Küreselleşme çağında homojen milli kimliklerini koruma politikaları güden bu ülkelerin ne kadar ahlaki davrandıklarını tartışmak gerek. 500 milyondan fazla nüfusu olan ve 20 trilyon dolara yaklaşan yıllık zenginlik üreten bir birliğin iki milyondan az mülteciye kapılarını açmış olması, bazı üyelerin hiçbir şekilde mülteci barındırmamak konusunda katı davranmaları ne kadar ahlakidir, sorulmalı. Türkiye, Lübnan ve Ürdün`ün kaynaklarını sorgulayarak beş milyon civarında Suriyeli göçmen ve mülteciye kapılarını açtığı bir ortamda AB`nin sergilediği dışlayıcı ve savunmacı tutum ahlaki olmaktan çok uzak.

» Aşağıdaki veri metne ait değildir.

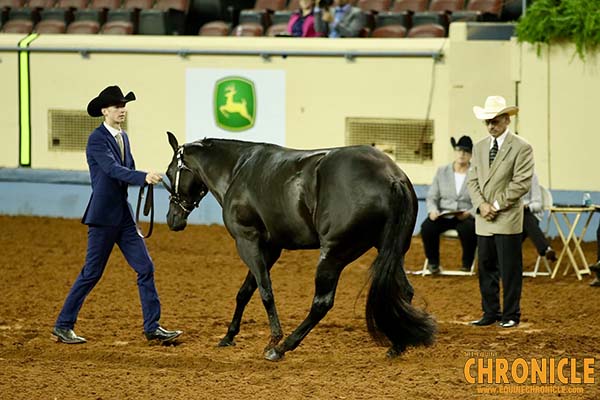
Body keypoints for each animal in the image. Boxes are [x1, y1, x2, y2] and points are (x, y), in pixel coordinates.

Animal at [164, 133, 436, 360]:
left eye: (169, 172)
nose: (172, 219)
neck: (238, 169)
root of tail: (391, 177)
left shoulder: (248, 241)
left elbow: (264, 291)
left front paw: (274, 338)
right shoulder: (269, 247)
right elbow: (245, 292)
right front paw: (228, 336)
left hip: (333, 255)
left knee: (321, 303)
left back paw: (282, 348)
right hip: (391, 250)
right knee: (404, 291)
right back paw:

AB`nin tutumu çıkarlarıyla da bağdaşmıyor. Mülteci ve göçmenlerin AB ekonomilerine entegre edilmesi durumunda ciddi artı değer üreteceklerini öngören çalışmalar var. Ayrıca, bu insanları kendi toplumsal bünyesine çok kültürlülük temelinde katmayı başarabilen bir AB`nin küresel arenada devşireceği yumuşak güç önemlidir. AB mülteci ve göçmenler özelinde benimseyeceği kapsayıcı insani politikalarla diğer küresel aktörlerden farkını daha kolaylıkla ortaya koyabilir. Bu durum AB entegrasyonun başka coğrafyalardaki bütünleşme modellerine örnek olan kapasitesini arttırır ve AB`nin dış politika çıkarlarını daha kolay ve meşru şekillerde elde etmesine zemin hazırlar. Sınırları korumayı, mültecileri evlerine geri göndermeyi ve maliyetleri kaynak ve transit ülkelere yıkmayı hedefleyen AB`nin mülteci politikaları ne ahlaki olabilir ne de gerçekçi.